The Public Company Accounting Oversight Board posted an updated list of firms Monday that have registered with the PCAOB, but have not yet been inspected, even though four or more years have passed since they issued an audit report while registered.

The list, which is up to date as of June 30, indicates that four firms (two in the Netherlands and one each in Germany and Spain) were removed from the Dec. 31, 2012 version of the list because the inspection fieldwork of them has been completed.

The PCAOB has said it plans to publicly identify registered firms that have not been inspected in at least four years and will be updating the list, at a minimum, on a semiannual basis by adding firms that qualify and by removing those firms for which the inspection fieldwork has been completed or that have voluntarily deregistered from the PCAOB. Last week, a PCAOB board member suggested in a speech that firms that don’t voluntarily deregister themselves might be deregistered by the PCAOB, particularly if they are one of the 923 registered firms that do not actually audit public issuers or broker-dealers (see PCAOB Mulls Deregistering Hundreds of Accounting Firms).

However, the reasons that the inspection fieldwork for a firm has not been completed within four years of the firm having issued an audit report while registered with the PCAOB may vary, the PCAOB noted. Many of the firms included on the list are located in a jurisdiction where the PCAOB has been denied access to the information necessary to conduct inspections of registered firms on the basis of asserted restrictions under local law or objections based on national sovereignty. As of June 30, 2013, the PCAOB was unable to conduct inspections of firms located in 15 such jurisdictions (Austria, Belgium, China, Cyprus, the Czech Republic, Denmark, Greece, Hong Kong, Hungary, Ireland, Italy, Luxembourg, Poland, Portugal and Sweden).

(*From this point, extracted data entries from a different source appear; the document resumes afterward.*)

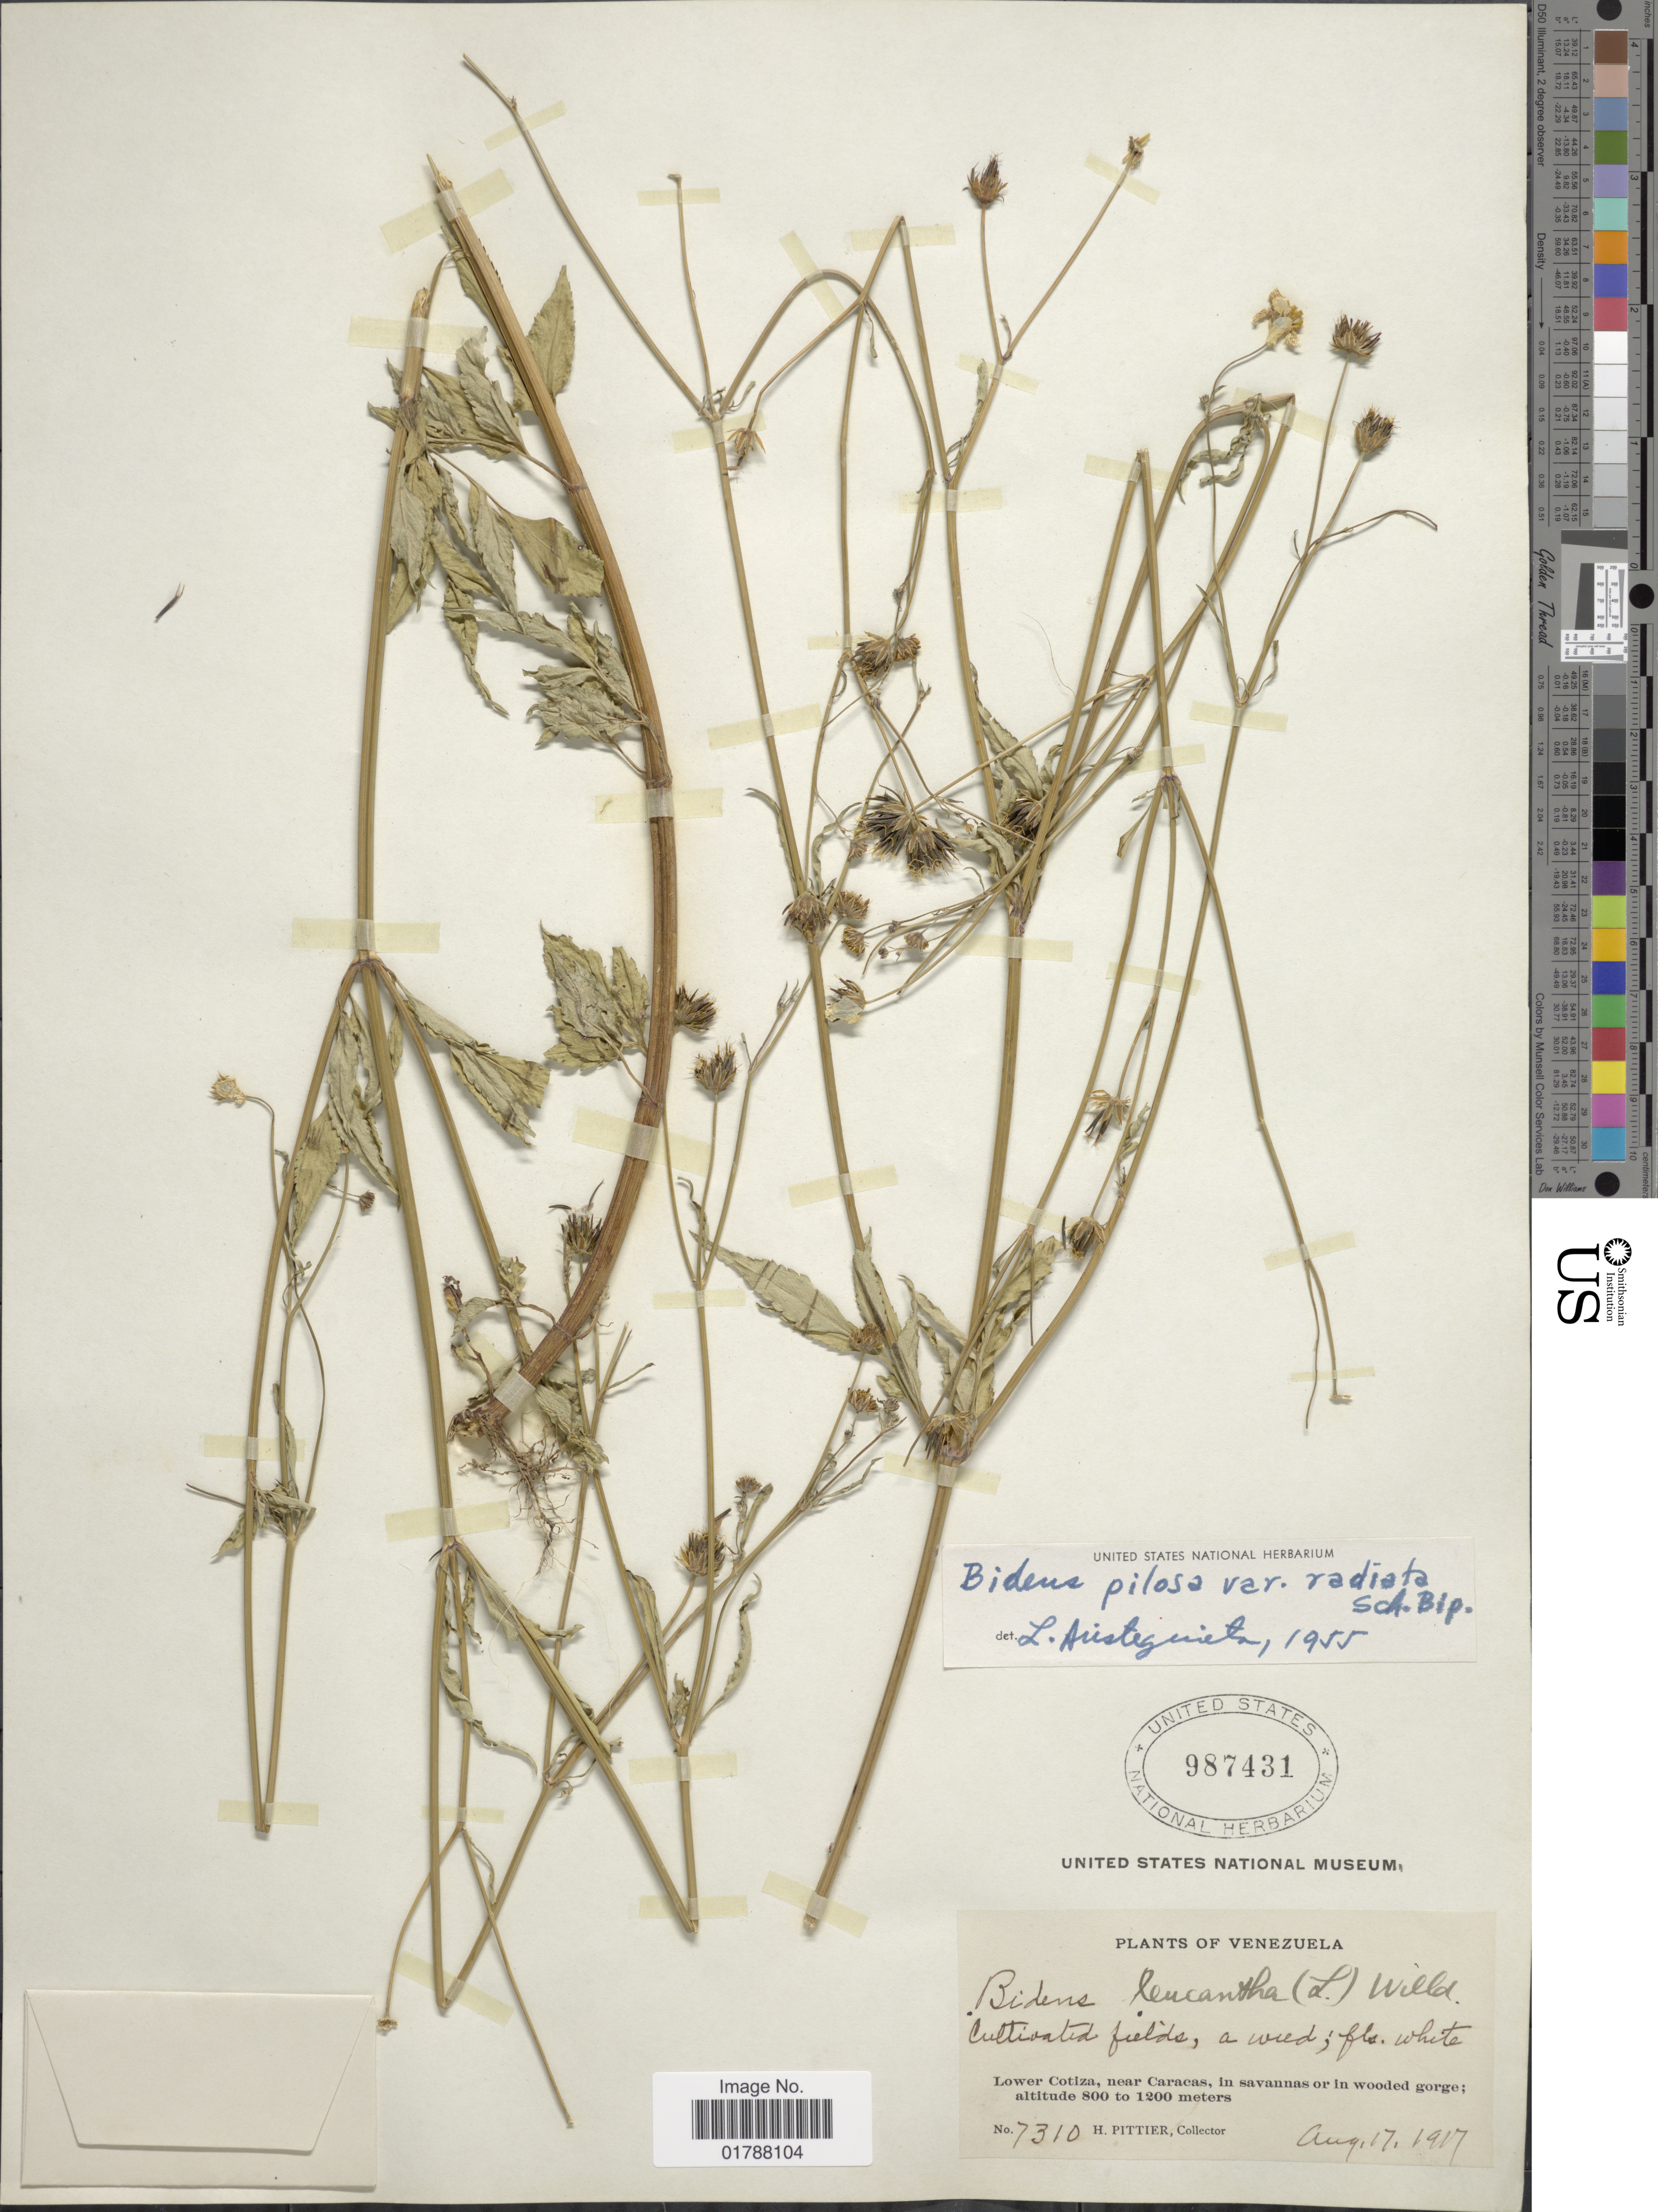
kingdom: Plantae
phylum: Tracheophyta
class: Magnoliopsida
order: Asterales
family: Asteraceae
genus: Bidens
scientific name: Bidens alba var. radiata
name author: (Sch. Bip.) R.E. Ballard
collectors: H. F. Pittier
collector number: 7310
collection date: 1917-08-17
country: Venezuela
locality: Lower Cotiza, near Caracas, in savannas or in wooded gorge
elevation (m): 800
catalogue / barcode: US 987431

In addition, the PCAOB was unable to conduct inspections of firms located in Venezuela despite continued communications with the Venezuelan government. The PCAOB said it continues to seek to resolve the obstacles to PCAOB inspections with the relevant authorities in all of these jurisdictions and remains optimistic about concluding bilateral agreements with many of them in the foreseeable future. The PCAOB has made a priority in particular of getting access to firms in China, but after high-level negotiations between officials with the Securities and Exchange Commission, the PCAOB and the Chinese government, so far the PCAOB has only made tangible progress on getting access to some audit work papers (see China Agrees to Send Audit Work Papers to U.S.)

With respect to certain other jurisdictions, namely Finland, France, Germany and Spain, cooperative agreements that permit PCAOB inspections have been concluded, but not all firms in the jurisdiction have been inspected to date, the PCAOB noted.

For the firms on the list of uninspected auditors, no PCAOB inspections have been completed, even though four or more years have passed since the end of the calendar year in which they first issued an audit report while registered with the PCAOB. However, the PCAOB cautioned that inclusion on the list should not be construed to support any positive or negative inferences about the quality of the firm's audit work, its systems, policies, procedures or practices.